(Exercise directions): Set down exactly the lines in the records below that run from the line with "its verbose name" to the line with "алгоритмов. Часть 1]", inclusive, and nothing more.

Dataset records

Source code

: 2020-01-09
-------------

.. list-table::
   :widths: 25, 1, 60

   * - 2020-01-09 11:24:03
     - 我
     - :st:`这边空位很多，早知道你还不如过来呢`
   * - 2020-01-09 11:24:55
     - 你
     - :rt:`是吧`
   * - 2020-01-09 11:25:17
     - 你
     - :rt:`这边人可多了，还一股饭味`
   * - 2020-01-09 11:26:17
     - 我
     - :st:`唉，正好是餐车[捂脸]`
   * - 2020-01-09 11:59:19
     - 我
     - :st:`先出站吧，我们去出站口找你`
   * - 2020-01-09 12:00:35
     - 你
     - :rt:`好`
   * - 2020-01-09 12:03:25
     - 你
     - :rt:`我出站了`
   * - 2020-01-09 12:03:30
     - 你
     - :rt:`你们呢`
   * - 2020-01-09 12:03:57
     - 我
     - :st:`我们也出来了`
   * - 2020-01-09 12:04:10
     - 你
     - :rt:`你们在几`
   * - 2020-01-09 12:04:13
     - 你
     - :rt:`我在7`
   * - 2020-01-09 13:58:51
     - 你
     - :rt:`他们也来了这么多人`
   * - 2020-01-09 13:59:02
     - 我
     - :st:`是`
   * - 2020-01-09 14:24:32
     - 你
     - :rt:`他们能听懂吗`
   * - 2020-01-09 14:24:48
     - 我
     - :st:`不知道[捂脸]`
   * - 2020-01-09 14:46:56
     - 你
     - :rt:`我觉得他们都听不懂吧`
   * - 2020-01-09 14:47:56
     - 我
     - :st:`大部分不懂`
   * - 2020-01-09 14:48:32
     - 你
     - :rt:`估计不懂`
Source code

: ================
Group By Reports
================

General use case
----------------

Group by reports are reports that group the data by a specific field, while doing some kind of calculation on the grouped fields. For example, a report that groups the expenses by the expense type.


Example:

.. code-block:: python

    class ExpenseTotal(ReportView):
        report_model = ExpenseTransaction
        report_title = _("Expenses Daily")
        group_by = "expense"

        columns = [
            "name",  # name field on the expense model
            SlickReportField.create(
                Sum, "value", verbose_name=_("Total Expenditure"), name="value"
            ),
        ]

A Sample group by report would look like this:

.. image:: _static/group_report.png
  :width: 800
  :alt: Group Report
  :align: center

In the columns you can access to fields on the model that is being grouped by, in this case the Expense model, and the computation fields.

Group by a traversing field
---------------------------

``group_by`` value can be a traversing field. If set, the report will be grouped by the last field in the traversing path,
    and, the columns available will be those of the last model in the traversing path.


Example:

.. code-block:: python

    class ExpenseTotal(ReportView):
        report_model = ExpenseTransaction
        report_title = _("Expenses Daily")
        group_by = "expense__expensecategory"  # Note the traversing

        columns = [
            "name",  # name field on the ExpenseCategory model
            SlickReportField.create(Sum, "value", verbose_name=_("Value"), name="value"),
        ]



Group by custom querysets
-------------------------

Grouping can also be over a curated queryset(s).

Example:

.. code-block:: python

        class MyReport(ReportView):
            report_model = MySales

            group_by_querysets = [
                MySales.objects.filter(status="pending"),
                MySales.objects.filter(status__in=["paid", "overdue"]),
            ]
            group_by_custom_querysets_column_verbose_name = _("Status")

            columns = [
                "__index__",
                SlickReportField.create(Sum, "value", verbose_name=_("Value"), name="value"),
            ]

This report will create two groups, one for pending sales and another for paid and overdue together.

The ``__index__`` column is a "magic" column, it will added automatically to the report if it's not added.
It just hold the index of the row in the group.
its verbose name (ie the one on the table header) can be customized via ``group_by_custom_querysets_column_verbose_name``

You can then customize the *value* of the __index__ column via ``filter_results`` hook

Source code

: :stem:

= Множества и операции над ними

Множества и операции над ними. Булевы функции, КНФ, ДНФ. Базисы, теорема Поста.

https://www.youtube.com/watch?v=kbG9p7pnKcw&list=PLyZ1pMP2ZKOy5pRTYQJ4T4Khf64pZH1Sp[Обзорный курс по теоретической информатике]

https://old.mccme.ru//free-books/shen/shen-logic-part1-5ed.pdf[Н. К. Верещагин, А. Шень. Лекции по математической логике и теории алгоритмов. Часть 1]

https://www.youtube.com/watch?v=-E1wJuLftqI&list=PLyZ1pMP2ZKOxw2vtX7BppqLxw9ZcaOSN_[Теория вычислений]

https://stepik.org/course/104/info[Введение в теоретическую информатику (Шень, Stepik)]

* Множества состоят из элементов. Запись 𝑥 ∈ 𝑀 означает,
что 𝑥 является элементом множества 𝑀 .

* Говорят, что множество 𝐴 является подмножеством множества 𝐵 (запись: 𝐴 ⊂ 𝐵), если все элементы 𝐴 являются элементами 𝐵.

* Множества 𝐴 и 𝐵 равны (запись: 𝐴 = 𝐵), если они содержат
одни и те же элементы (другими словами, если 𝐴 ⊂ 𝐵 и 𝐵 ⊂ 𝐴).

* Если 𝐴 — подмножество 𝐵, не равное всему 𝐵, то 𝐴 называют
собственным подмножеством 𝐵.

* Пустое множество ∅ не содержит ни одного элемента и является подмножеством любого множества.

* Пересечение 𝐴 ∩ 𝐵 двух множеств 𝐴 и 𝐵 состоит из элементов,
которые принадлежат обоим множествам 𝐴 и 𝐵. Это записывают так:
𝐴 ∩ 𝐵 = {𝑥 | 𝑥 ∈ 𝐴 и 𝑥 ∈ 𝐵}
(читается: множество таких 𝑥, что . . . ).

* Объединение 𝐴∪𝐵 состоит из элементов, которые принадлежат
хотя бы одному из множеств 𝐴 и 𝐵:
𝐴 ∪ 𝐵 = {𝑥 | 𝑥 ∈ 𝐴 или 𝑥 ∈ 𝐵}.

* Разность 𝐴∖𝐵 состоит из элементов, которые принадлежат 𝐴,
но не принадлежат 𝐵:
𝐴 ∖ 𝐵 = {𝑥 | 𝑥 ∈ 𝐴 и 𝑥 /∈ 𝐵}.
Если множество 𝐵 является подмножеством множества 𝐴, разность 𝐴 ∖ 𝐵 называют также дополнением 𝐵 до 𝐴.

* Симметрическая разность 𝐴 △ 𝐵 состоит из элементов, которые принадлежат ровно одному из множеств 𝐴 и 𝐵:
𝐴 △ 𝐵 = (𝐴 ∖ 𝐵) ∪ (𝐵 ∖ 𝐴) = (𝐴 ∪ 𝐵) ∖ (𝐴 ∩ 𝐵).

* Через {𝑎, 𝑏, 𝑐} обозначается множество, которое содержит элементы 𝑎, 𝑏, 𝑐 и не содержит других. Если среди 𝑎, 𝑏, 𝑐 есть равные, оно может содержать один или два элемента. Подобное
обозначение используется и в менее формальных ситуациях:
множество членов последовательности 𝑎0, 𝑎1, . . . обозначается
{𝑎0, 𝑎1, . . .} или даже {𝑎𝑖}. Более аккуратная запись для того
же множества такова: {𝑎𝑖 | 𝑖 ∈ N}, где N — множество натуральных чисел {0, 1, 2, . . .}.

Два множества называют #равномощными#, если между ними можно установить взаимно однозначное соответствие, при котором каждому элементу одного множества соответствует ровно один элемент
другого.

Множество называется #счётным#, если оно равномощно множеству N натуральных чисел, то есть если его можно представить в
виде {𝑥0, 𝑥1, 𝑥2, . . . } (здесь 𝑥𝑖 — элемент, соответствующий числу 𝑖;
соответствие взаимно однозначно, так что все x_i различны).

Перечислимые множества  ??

(Answer to this exercise):
its verbose name (ie the one on the table header) can be customized via ``group_by_custom_querysets_column_verbose_name``

You can then customize the *value* of the __index__ column via ``filter_results`` hook

Source code

: :stem:

= Множества и операции над ними

Множества и операции над ними. Булевы функции, КНФ, ДНФ. Базисы, теорема Поста.

https://www.youtube.com/watch?v=kbG9p7pnKcw&list=PLyZ1pMP2ZKOy5pRTYQJ4T4Khf64pZH1Sp[Обзорный курс по теоретической информатике]

https://old.mccme.ru//free-books/shen/shen-logic-part1-5ed.pdf[Н. К. Верещагин, А. Шень. Лекции по математической логике и теории алгоритмов. Часть 1]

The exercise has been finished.